I wrote the other day about how I'd come across the facebook page of an old friend of mine. After this I felt an urge to google everyone else I'd gone to school with and I found a youtube page belonging to someone named James T______, who had the same very unusual surname of a friend I'd gone to school with. He had a photo of himself, and while I wasn't entirely sure it was him as I haven't seen him since 2006 and this person looked a lot older, he was bald, and James had gone bald last I saw him, so I left a comment on his page asking "Are you James C. T_______ from (hometown's name)?"
I wrote in the disabled megathread about how it was him, and we sent emails back and forth for the rest of the night. I was so thrilled and excited to find him. However it ended with me doing a massive trauma dump on him where I told him about all my health problems, being unable to work, the fact I've become hideously ugly, the fact I haven't seen any of my friends in years, etc.
It was almost a week ago and he didn't write back again after that. At first I was just hurt by this. However as I mentioned in the disabled megathread, I was experiencing some type of religious mania at the time, which I have on multiple occasions previously, and honestly I think i am undiagnosed bipolar and I was having a manic episode. I did all kinds of stupid things during this episode including cutting my hair really short on the spur of the moment with some blunt scissors I found and throwing away some of my books because I thought God wouldn't approve of them.

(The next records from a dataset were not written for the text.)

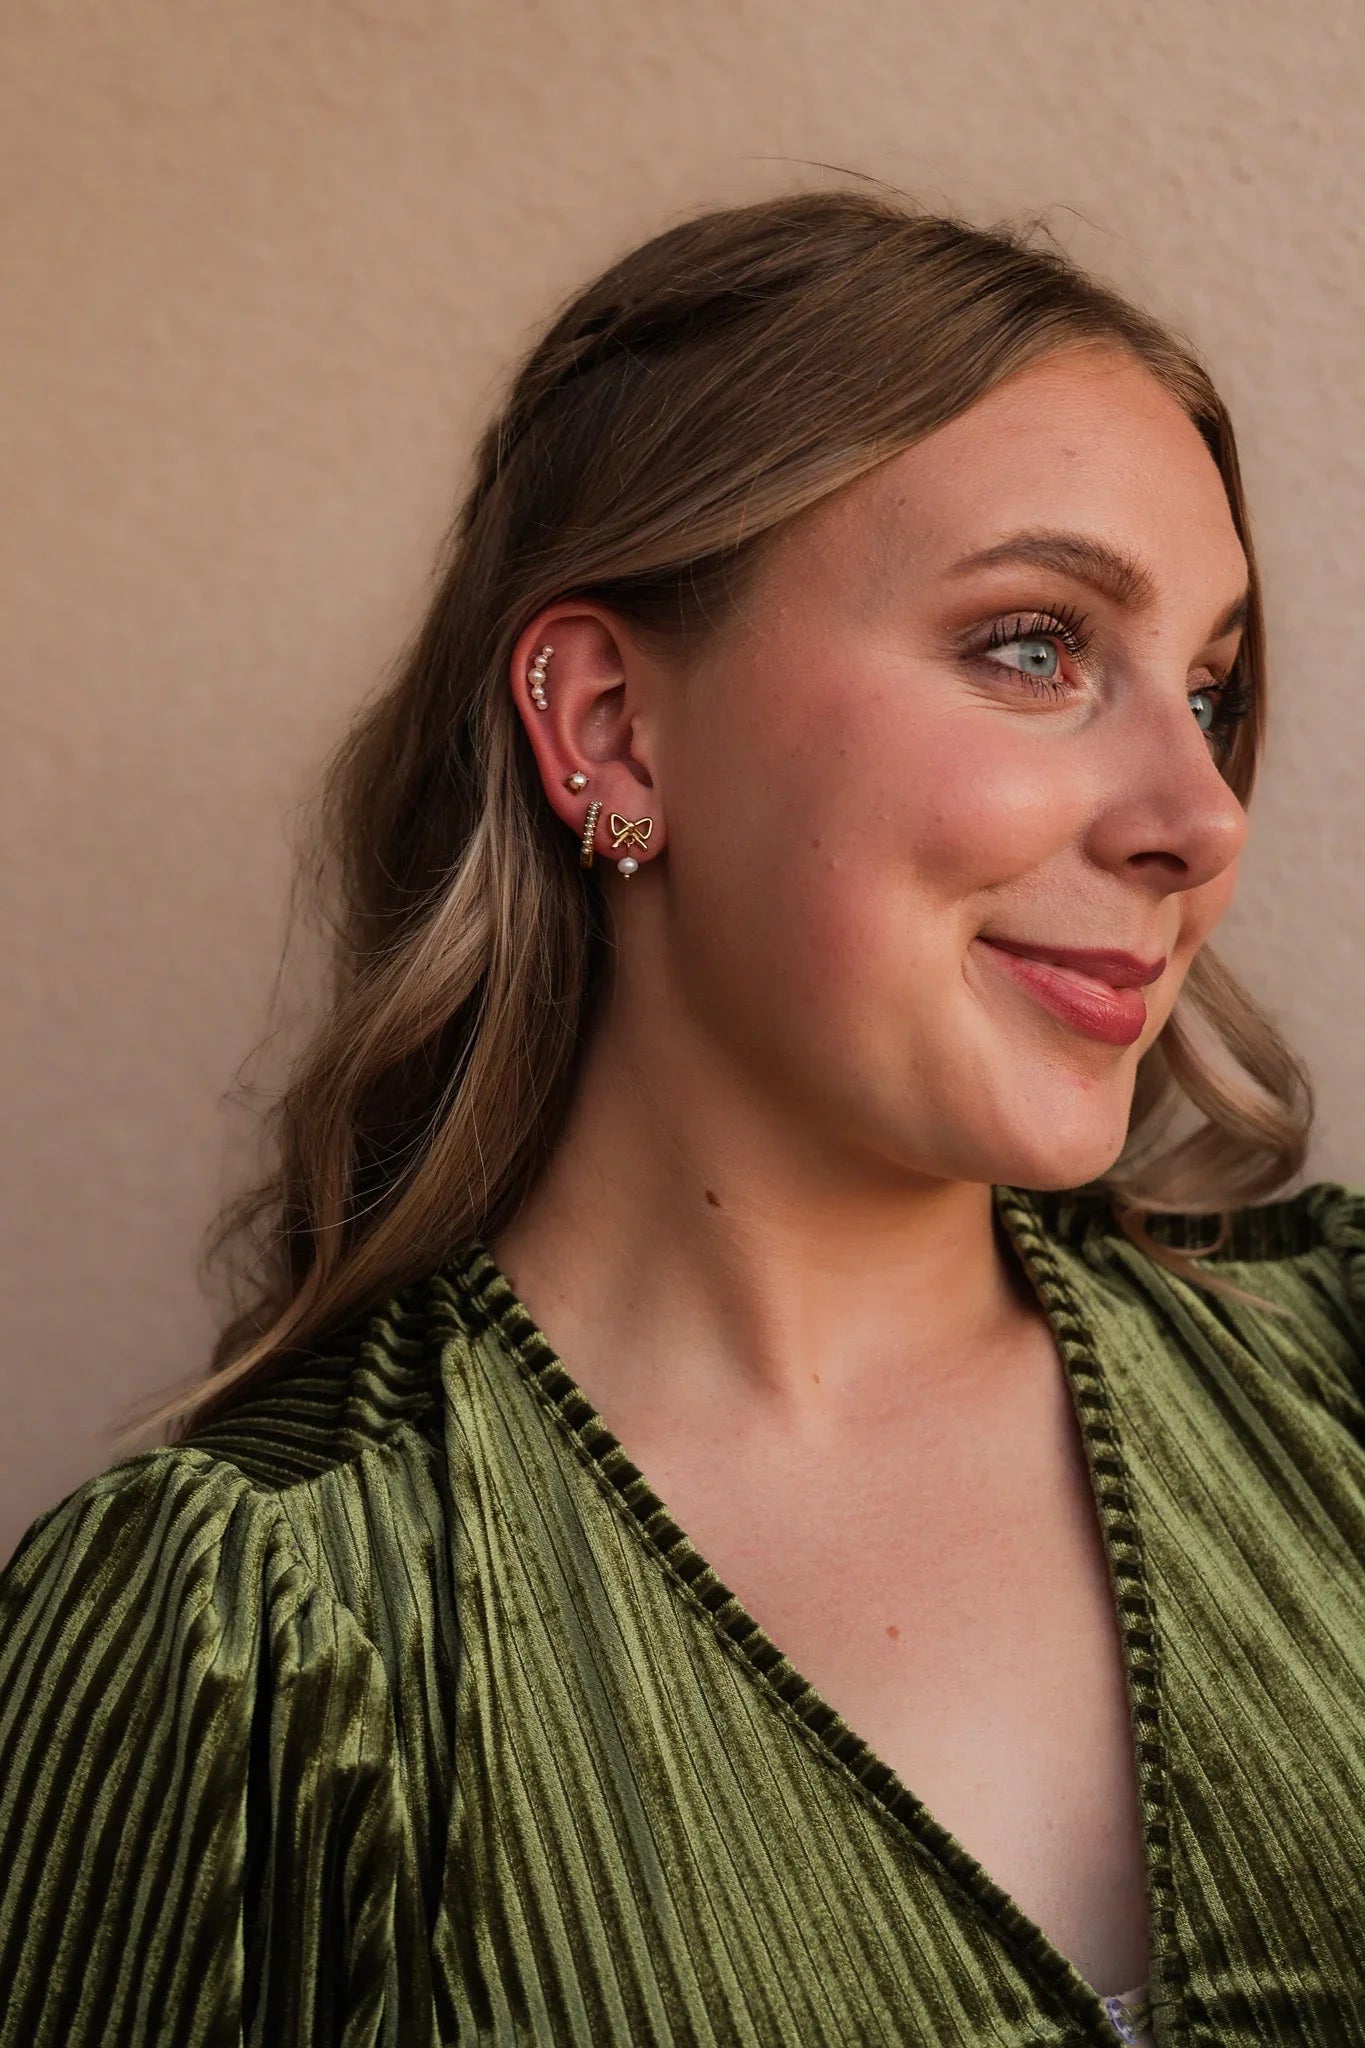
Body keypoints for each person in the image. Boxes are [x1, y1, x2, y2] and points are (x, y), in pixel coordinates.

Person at [1, 184, 1362, 2048]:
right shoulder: (265, 1629)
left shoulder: (1333, 1375)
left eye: (1208, 691)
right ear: (611, 729)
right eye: (1035, 646)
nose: (1199, 818)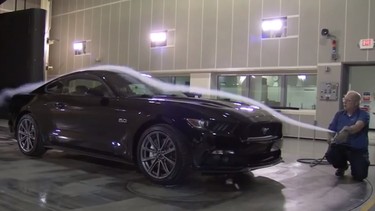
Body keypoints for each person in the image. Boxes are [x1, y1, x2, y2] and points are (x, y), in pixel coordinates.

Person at [325, 90, 370, 181]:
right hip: (341, 147)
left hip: (357, 149)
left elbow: (357, 126)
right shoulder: (339, 114)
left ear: (356, 103)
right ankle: (342, 166)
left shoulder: (363, 115)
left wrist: (347, 130)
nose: (345, 102)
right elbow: (331, 130)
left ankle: (360, 164)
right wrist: (330, 138)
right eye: (344, 100)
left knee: (360, 176)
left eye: (348, 100)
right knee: (331, 154)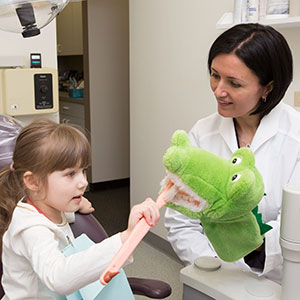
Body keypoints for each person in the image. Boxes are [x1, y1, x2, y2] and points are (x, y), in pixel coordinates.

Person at [165, 23, 300, 283]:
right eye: (215, 75)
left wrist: (257, 247)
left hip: (283, 282)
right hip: (216, 279)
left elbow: (294, 227)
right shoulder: (202, 134)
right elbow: (181, 221)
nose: (218, 91)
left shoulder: (295, 137)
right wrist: (217, 269)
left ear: (268, 88)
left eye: (234, 83)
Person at [0, 119, 160, 299]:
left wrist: (75, 205)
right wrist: (125, 237)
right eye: (70, 174)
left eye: (83, 170)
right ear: (33, 181)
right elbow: (58, 278)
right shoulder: (31, 230)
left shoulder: (46, 206)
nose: (84, 182)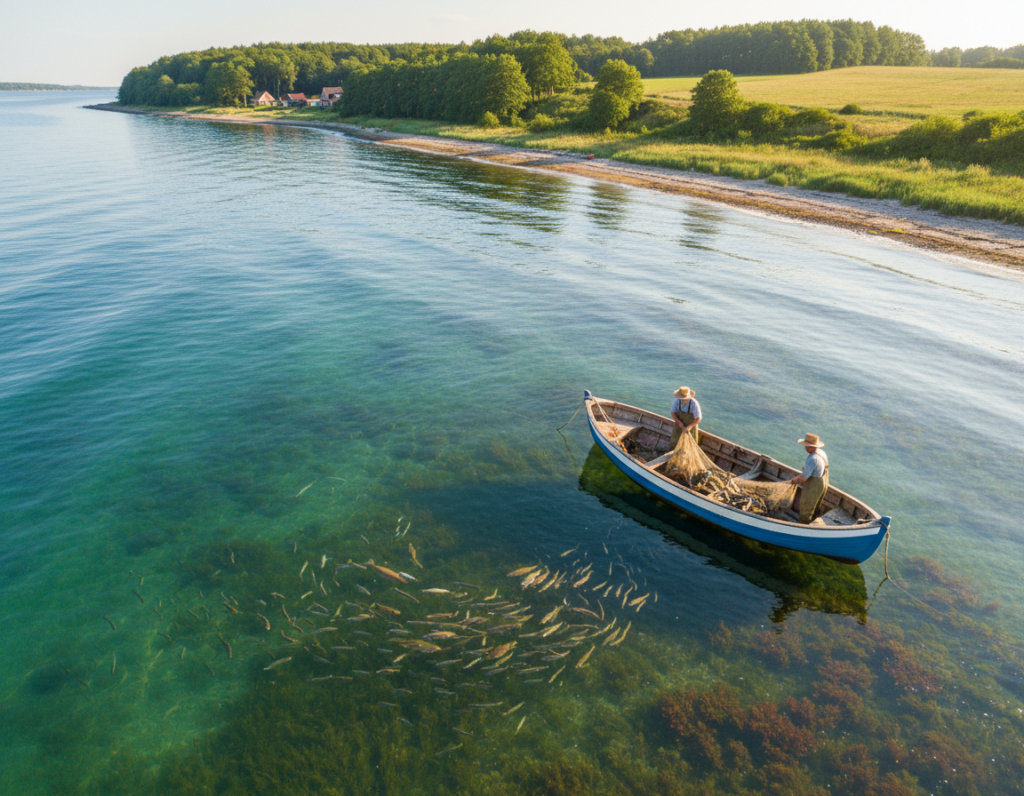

I think frantically searching for all my old friends and contacting James, and telling him all my problems might have been part of this mania. Now the mania has died down a bit I am so embarrassed at my behaviour I am cringing constantly and wish I could take it back. From my point of view at the time, I was simply sharing my life story with an old and dear friend. But now I see from his point of view he was contacted out of the blue by someone he hasn't seen in 20 years who then immediately used him as a therapist, inappropriately oversharing all of their problems .
I must seem like a really desperate loser to him, reaching out to a long lost person and telling them everything like this. And I am a desperate loser but it's embarrassing that he knows that now. Everyone here at hexbear is so accepting and always willing to listen to my problems, I guess I got used to that and forgot that in real life people don't want to hear it and think you're a weirdo if you don't act like everything is fine all the time.
Why doesn't life have a rewind button?
i mean, if somebody out of nowhere dumped some of their problems on me out of the blue, some short explanation that they were feeling vulnerable/nostalgic in the moment (don't go immediately for self diagnosis, try to be more down to earth rather than clinical), and they apologize would make some sense for me. now i would debate internally if this is something i can deal with, but at least i will have fuller picture (to establish boundaries or say can't deal with this, sorry etc). the alternative is them either reaching out or ignoring (basically same options tbh), but with a lesser information available
I finished by saying I'd like to meet up which he clearly isn't keen on. How about if I send another one, making out I've assumed he's just been too busy to write back or something like "it's been a hectic week for me, looks like it has for you too. Anyway you know where I am now if you ever want to reach out."
well i wouldn't quite phrase it this way, neither about keenness (maybe he is busy, but maybe not, don't pre-convince yourself of anything bad or good) or implying he is busy (people don't like ascribing motives to them), so i wouldn't put "looks like it was busy for you" in (maybe they feel guilty or don't know how to respond or ill or have a deadline or have a family issue rn or forgot or got stuck in indecision loop or don't know how to softly distance themselves, some good some bad some neutral reasons). hectic week, apologies for oversharing, reach out if you want seems fine to me, non-obligatory, light, explanatory
the main reason for apology is that you signal to them that you yourself understand that you might have gone too far and if they contact you, you won't do it again or that strongly, so they have lower expected emotional barrier to communication.